To absorb the remaining circulating UST, Anchor even had to raise the APY to over 20%—a clear admission that UST’s stability was severely compromised, requiring higher yields to attract depositors to hold.
Luna’s Fate: Lost to Time
Looking back at Luna’s failure, the key issue was not flawed strategy per se but insufficient timing.

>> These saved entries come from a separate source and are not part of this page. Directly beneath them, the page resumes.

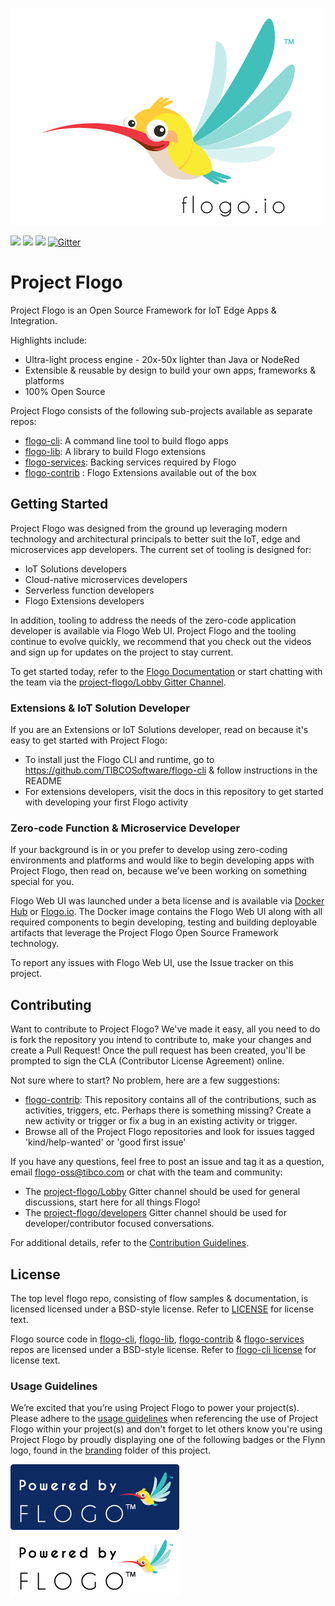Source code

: ![Flynn](branding/Flynn1.png)

![](https://travis-ci.org/TIBCOSoftware/flogo.svg)
![](https://img.shields.io/badge/dependencies-up%20to%20date-green.svg)
![](https://img.shields.io/badge/license-BSD%20style-blue.svg)
[![Gitter](https://badges.gitter.im/Join%20Chat.svg)](https://gitter.im/project-flogo/Lobby?utm_source=share-link&utm_medium=link&utm_campaign=share-link)

# Project Flogo

Project Flogo is an Open Source Framework for IoT Edge Apps & Integration. 


Highlights include:
* Ultra-light process engine - 20x-50x lighter than Java or NodeRed
* Extensible & reusable by design to build your own apps, frameworks & platforms 
* 100% Open Source 

Project Flogo consists of the following sub-projects available as separate repos:
* [flogo-cli](https://github.com/TIBCOSoftware/flogo-cli): A command line tool to build flogo apps 
* [flogo-lib](https://github.com/TIBCOSoftware/flogo-lib): A library to build Flogo extensions
* [flogo-services](https://github.com/TIBCOSoftware/flogo-services): Backing services required by Flogo 
* [flogo-contrib](https://github.com/TIBCOSoftware/flogo-contrib) : Flogo Extensions available out of the box

## Getting Started

Project Flogo was designed from the ground up leveraging modern technology and architectural principals to better suit the IoT, edge and microservices app developers. The current set of tooling is designed for:

- IoT Solutions developers
- Cloud-native microservices developers
- Serverless function developers
- Flogo Extensions developers 

In addition, tooling to address the needs of the zero-code application developer is available via Flogo Web UI. Project Flogo and the tooling continue to evolve quickly, we recommend that you check out the videos and sign up for updates on the project to stay current.

To get started today, refer to the [Flogo Documentation](https://tibcosoftware.github.io/flogo/) or start chatting with the team via the [project-flogo/Lobby Gitter Channel](https://gitter.im/project-flogo/Lobby?utm_source=share-link&utm_medium=link&utm_campaign=share-link).

### Extensions & IoT Solution Developer

If you are an Extensions or IoT Solutions developer, read on because it's easy to get started with Project Flogo:
* To install just the Flogo CLI and runtime, go to https://github.com/TIBCOSoftware/flogo-cli & follow instructions in the README
* For extensions developers, visit the docs in this repository to get started with developing your first Flogo activity

### Zero-code Function & Microservice Developer

If your background is in or you prefer to develop using zero-coding environments and platforms and would like to begin developing apps with Project Flogo, then read on, because we’ve been working on something special for you.

Flogo Web UI was launched under a beta license and is available via [Docker Hub](https://hub.docker.com/r/flogo/flogo-docker) or [Flogo.io](http://flogo.io). The Docker image contains the Flogo Web UI along with all required components to begin developing, testing and building deployable artifacts that leverage the Project Flogo Open Source Framework technology.

To report any issues with Flogo Web UI, use the Issue tracker on this project.

## Contributing
Want to contribute to Project Flogo? We've made it easy, all you need to do is fork the repository you intend to contribute to, make your changes and create a Pull Request! Once the pull request has been created, you'll be prompted to sign the CLA (Contributor License Agreement) online.

Not sure where to start? No problem, here are a few suggestions:

* [flogo-contrib](https://github.com/TIBCOSoftware/flogo-contrib): This repository contains all of the contributions, such as activities, triggers, etc. Perhaps there is something missing? Create a new activity or trigger or fix a bug in an existing activity or trigger.
* Browse all of the Project Flogo repositories and look for issues tagged 'kind/help-wanted' or 'good first issue'

If you have any questions, feel free to post an issue and tag it as a question, email flogo-oss@tibco.com or chat with the team and community:

* The [project-flogo/Lobby](https://gitter.im/project-flogo/Lobby?utm_source=share-link&utm_medium=link&utm_campaign=share-link) Gitter channel should be used for general discussions, start here for all things Flogo!
* The [project-flogo/developers](https://gitter.im/project-flogo/developers?utm_source=share-link&utm_medium=link&utm_campaign=share-link) Gitter channel should be used for developer/contributor focused conversations. 

For additional details, refer to the [Contribution Guidelines](https://github.com/TIBCOSoftware/flogo/blob/master/CONTRIBUTING.md).

## License 
The top level flogo repo, consisting of flow samples & documentation, is licensed licensed under a BSD-style license. Refer to [LICENSE](https://github.com/TIBCOSoftware/flogo/blob/master/LICENSE) for license text.

Flogo source code in [flogo-cli](https://github.com/TIBCOSoftware/flogo-cli), [flogo-lib](https://github.com/TIBCOSoftware/flogo-lib), [flogo-contrib](https://github.com/TIBCOSoftware/flogo-contrib) & [flogo-services](https://github.com/TIBCOSoftware/flogo-services) repos are licensed under a BSD-style license. Refer to [flogo-cli license](https://github.com/TIBCOSoftware/flogo-cli/blob/master/TIBCO%20LICENSE.txt) for license text. 

### Usage Guidelines

We’re excited that you’re using Project Flogo to power your project(s). Please adhere to the [usage guidelines](http://flogo.io/brand-guidelines) when referencing the use of Project Flogo within your project(s) and don't forget to let others know you're using Project Flogo by proudly displaying one of the following badges or the Flynn logo, found in the [branding](branding) folder of this project.

![Powered By Project Flogo](branding/flogo_badge.png)
![Powered By Project Flogo](branding/flogo_badge_white.png)
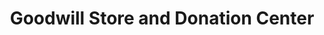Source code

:---
title: "Goodwill Store and Donation Center"
url: /yadkinville/goodwill-store-and-donation-center/
shop: charity
---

As early as May 19, 2021, UST experienced a severe de-pegging event, dropping to $0.85. Under emergency intervention by LFG, Luna and UST survived. After this failure, LFG devised a new defense: purchasing Bitcoin and other Layer 1 native tokens as direct collateral for UST, rather than relying solely on Luna for stability.
This new collateral mechanism was theoretically sound. Asset-backed stability is clearly superior to complex algorithms. However, fully implementing this required time to accumulate sufficient Bitcoin reserves. Unfortunately, the market’s rapid decline far outpaced LFG’s reserve accumulation. Before the death spiral fully took hold, LFG lacked the window to complete this strategic shift.
Luna’s ultimate failure was a loss to time—the most ruthless opponent.
Lessons and Aftermath
This crisis shattered confidence in algorithmic stablecoins across the crypto industry. The allure of high yields, the fragility of concentrated liquidity, and underestimating the power of time—these factors intertwined to push an ecosystem once valued in the hundreds of billions into the abyss.
Today, Luna’s price has fallen to $0.07 (as of February 2026), nearly four years after the event, yet its impact persists. This death spiral not only ended Luna’s story but also served as a profound reflection on the fragility of crypto financial systems.